** Task description **
Reproduce the listing below, substituting "Azure MFA" for every occurrence of "Azure Multi-Factor Authentication" and leaving everything else unchanged.

** Listed records **
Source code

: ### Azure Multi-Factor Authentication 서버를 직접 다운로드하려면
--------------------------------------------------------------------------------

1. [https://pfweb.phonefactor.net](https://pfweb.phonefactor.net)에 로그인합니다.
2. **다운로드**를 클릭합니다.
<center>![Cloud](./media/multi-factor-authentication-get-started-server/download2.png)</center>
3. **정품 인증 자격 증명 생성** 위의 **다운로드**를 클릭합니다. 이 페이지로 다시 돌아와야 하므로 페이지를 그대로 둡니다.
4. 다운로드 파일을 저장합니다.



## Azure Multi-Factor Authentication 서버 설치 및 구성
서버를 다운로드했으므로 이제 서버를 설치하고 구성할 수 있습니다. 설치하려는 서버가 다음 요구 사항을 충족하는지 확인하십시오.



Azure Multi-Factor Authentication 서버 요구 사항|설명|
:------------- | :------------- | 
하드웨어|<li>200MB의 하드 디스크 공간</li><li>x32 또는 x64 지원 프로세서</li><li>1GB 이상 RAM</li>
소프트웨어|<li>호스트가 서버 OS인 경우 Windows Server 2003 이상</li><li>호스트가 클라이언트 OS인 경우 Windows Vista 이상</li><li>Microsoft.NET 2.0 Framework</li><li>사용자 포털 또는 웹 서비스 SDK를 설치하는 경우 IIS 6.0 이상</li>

** Your solution **
Source code

: ### Azure MFA 서버를 직접 다운로드하려면
--------------------------------------------------------------------------------

1. [https://pfweb.phonefactor.net](https://pfweb.phonefactor.net)에 로그인합니다.
2. **다운로드**를 클릭합니다.
<center>![Cloud](./media/multi-factor-authentication-get-started-server/download2.png)</center>
3. **정품 인증 자격 증명 생성** 위의 **다운로드**를 클릭합니다. 이 페이지로 다시 돌아와야 하므로 페이지를 그대로 둡니다.
4. 다운로드 파일을 저장합니다.



## Azure MFA 서버 설치 및 구성
서버를 다운로드했으므로 이제 서버를 설치하고 구성할 수 있습니다. 설치하려는 서버가 다음 요구 사항을 충족하는지 확인하십시오.



Azure MFA 서버 요구 사항|설명|
:------------- | :------------- | 
하드웨어|<li>200MB의 하드 디스크 공간</li><li>x32 또는 x64 지원 프로세서</li><li>1GB 이상 RAM</li>
소프트웨어|<li>호스트가 서버 OS인 경우 Windows Server 2003 이상</li><li>호스트가 클라이언트 OS인 경우 Windows Vista 이상</li><li>Microsoft.NET 2.0 Framework</li><li>사용자 포털 또는 웹 서비스 SDK를 설치하는 경우 IIS 6.0 이상</li>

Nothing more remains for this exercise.